Given entries Block Start
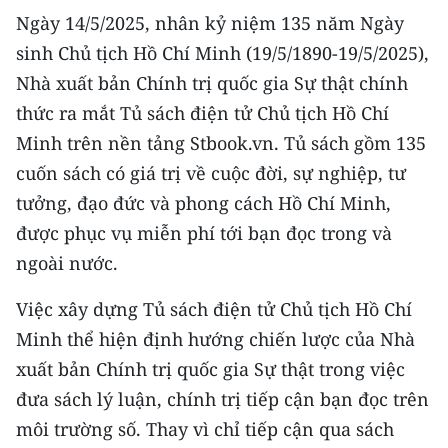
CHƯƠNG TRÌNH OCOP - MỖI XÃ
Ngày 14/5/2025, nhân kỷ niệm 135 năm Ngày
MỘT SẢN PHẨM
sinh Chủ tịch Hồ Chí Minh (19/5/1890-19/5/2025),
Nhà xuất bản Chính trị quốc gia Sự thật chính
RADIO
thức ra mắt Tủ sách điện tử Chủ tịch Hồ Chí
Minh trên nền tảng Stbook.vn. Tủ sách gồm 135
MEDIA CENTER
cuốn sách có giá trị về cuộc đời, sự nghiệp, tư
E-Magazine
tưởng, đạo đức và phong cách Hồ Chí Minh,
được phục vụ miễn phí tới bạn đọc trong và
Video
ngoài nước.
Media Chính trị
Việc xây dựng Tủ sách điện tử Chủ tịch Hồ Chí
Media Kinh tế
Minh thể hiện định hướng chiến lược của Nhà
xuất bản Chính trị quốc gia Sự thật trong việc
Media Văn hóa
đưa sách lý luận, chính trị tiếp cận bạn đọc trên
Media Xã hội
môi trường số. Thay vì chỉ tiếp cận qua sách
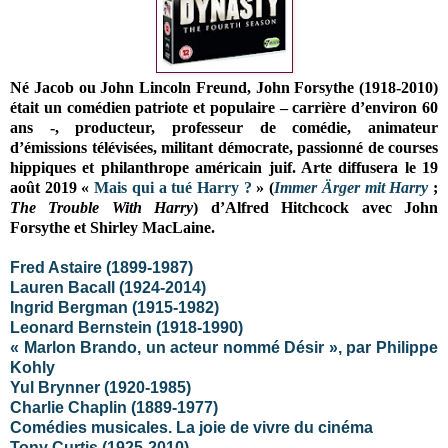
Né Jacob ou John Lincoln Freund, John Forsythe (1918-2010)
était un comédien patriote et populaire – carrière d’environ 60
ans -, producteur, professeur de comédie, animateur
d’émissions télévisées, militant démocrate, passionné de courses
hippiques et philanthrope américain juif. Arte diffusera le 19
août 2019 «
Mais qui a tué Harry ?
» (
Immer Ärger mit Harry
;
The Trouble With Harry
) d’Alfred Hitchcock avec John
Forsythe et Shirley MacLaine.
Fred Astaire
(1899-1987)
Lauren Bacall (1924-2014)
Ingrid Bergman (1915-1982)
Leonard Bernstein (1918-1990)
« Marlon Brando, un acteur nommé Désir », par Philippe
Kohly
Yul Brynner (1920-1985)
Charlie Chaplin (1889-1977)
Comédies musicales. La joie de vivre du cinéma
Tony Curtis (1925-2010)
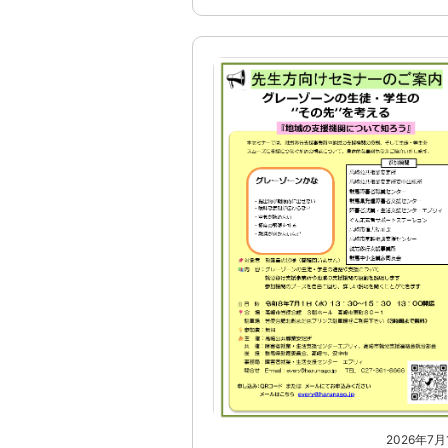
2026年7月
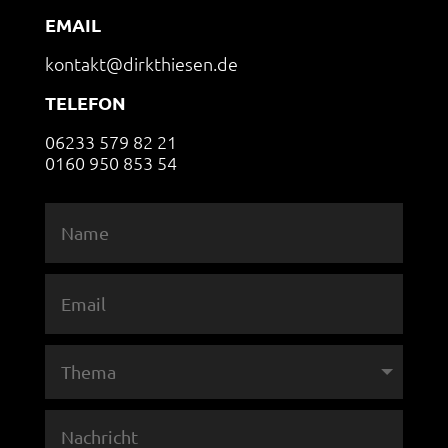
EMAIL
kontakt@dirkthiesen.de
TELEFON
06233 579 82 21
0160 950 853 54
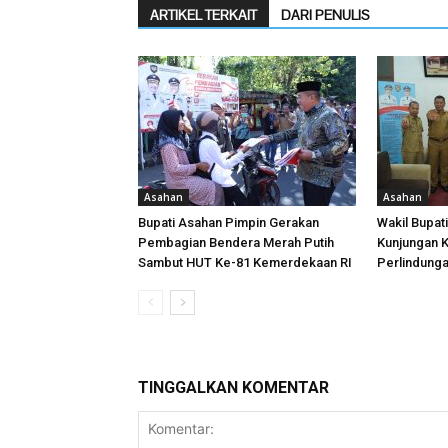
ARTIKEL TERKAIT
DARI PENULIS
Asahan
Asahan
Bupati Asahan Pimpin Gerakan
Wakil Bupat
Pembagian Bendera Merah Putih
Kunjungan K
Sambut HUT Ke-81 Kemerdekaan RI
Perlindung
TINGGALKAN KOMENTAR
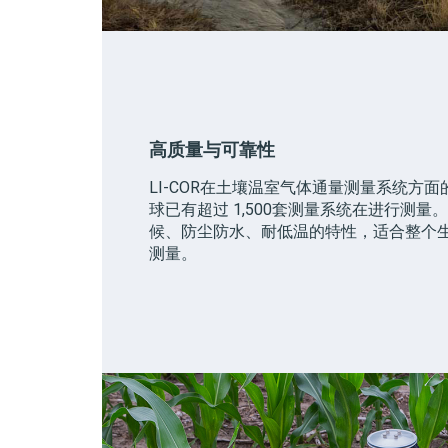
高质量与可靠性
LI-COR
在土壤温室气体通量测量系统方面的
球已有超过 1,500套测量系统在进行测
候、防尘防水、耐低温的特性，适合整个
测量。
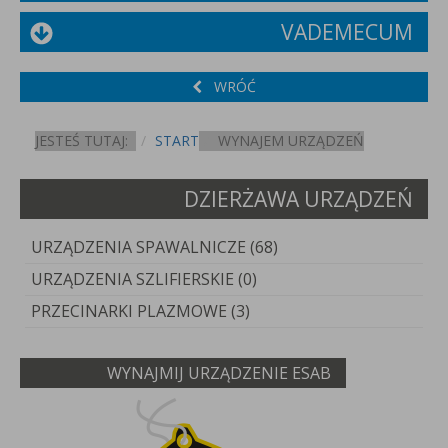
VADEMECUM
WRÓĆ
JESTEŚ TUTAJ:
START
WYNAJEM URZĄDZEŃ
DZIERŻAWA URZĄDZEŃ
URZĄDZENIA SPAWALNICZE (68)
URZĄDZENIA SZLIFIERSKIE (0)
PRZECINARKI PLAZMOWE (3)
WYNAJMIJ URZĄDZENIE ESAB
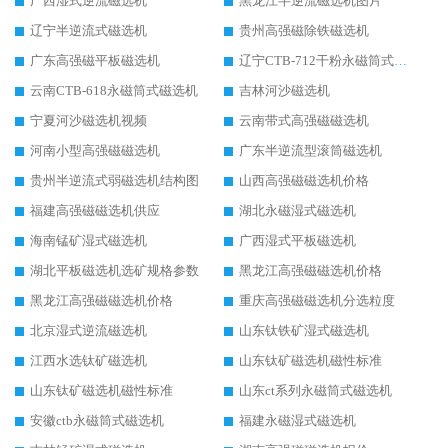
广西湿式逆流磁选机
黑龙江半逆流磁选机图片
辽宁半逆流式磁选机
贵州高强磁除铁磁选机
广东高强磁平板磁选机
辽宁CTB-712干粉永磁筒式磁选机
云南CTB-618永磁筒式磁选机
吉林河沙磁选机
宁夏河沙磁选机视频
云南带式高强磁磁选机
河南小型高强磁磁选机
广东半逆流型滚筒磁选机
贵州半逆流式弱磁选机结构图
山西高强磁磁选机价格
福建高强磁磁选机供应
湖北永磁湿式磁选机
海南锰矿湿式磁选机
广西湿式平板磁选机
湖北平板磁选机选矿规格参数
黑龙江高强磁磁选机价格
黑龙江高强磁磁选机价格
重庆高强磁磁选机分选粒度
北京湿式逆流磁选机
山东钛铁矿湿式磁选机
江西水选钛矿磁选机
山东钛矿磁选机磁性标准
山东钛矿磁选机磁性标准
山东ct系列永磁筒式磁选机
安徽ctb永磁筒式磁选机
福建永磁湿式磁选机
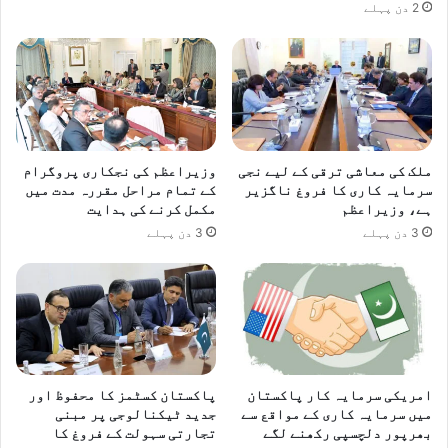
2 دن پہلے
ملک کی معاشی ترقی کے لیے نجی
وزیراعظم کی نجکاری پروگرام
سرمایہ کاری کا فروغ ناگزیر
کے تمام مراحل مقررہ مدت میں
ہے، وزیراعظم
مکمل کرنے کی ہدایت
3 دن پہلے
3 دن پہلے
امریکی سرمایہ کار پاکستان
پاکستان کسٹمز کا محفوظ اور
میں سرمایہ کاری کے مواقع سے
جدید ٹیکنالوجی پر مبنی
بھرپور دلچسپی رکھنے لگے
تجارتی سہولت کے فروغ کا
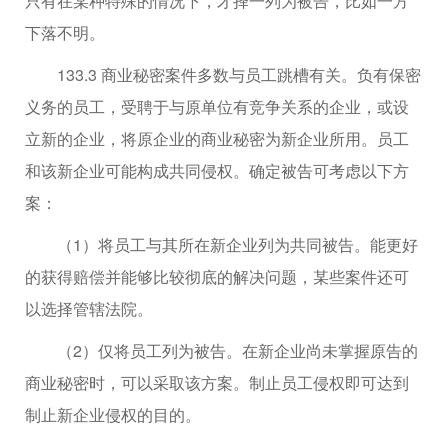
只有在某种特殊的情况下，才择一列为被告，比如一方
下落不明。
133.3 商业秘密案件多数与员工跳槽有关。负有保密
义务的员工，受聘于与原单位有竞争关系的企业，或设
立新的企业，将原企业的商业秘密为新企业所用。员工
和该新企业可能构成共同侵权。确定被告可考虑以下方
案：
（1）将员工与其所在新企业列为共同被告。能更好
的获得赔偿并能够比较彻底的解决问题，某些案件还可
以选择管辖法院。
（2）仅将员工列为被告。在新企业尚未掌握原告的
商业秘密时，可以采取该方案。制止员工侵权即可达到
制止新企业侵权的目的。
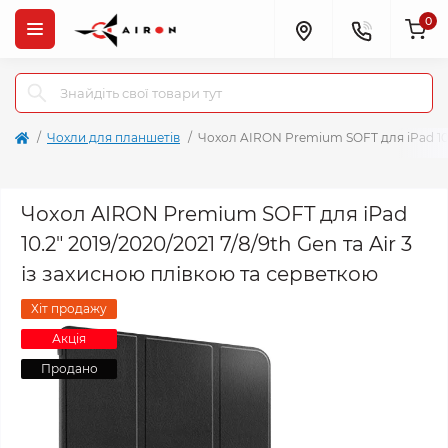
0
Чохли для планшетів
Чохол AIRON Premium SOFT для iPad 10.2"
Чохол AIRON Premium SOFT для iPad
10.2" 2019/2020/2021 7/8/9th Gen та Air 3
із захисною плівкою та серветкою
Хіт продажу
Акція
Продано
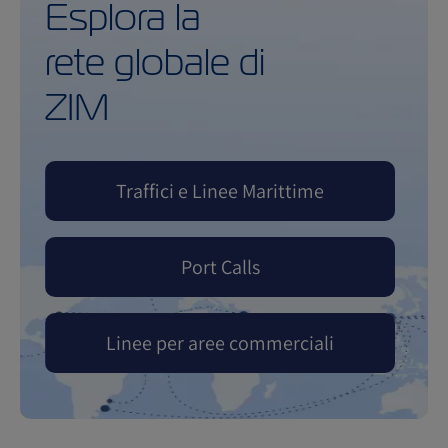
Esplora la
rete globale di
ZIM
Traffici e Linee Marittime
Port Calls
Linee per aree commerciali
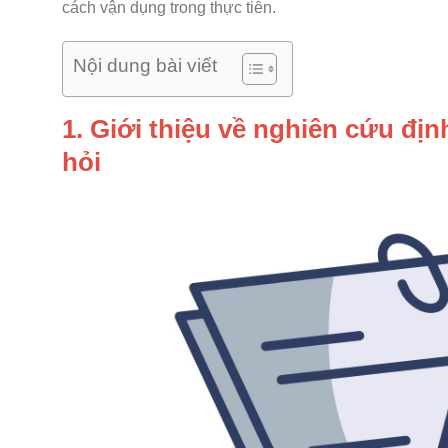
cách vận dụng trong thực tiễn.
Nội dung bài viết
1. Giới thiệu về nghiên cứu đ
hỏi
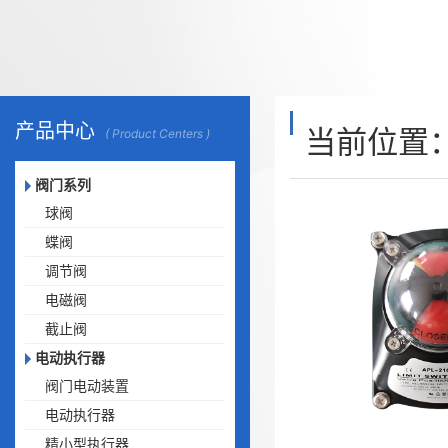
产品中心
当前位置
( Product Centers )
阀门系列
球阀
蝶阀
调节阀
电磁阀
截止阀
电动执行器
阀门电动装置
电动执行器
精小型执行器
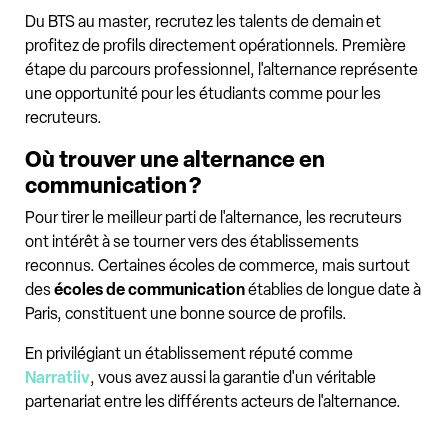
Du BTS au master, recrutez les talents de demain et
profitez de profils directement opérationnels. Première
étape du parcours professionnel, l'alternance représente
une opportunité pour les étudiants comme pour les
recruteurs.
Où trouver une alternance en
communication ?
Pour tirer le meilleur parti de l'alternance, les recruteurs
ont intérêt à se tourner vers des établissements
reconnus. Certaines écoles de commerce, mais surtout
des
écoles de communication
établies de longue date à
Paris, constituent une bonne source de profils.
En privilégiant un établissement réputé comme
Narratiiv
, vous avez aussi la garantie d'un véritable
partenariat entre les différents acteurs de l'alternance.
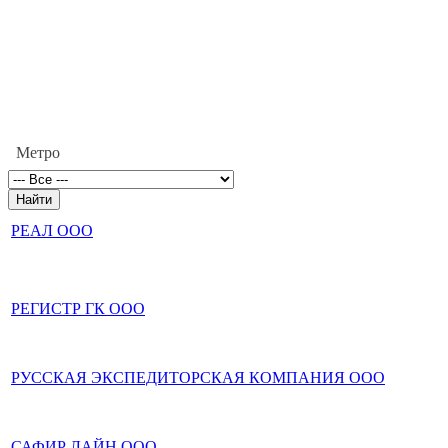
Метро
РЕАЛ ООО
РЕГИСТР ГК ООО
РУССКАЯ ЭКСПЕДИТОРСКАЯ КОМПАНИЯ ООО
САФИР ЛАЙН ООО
Given entries Block End
■ **Exercise directions**: Determine how many lines in the data include the word "sách". Answer with that number alone.

■ **Final answer**: 6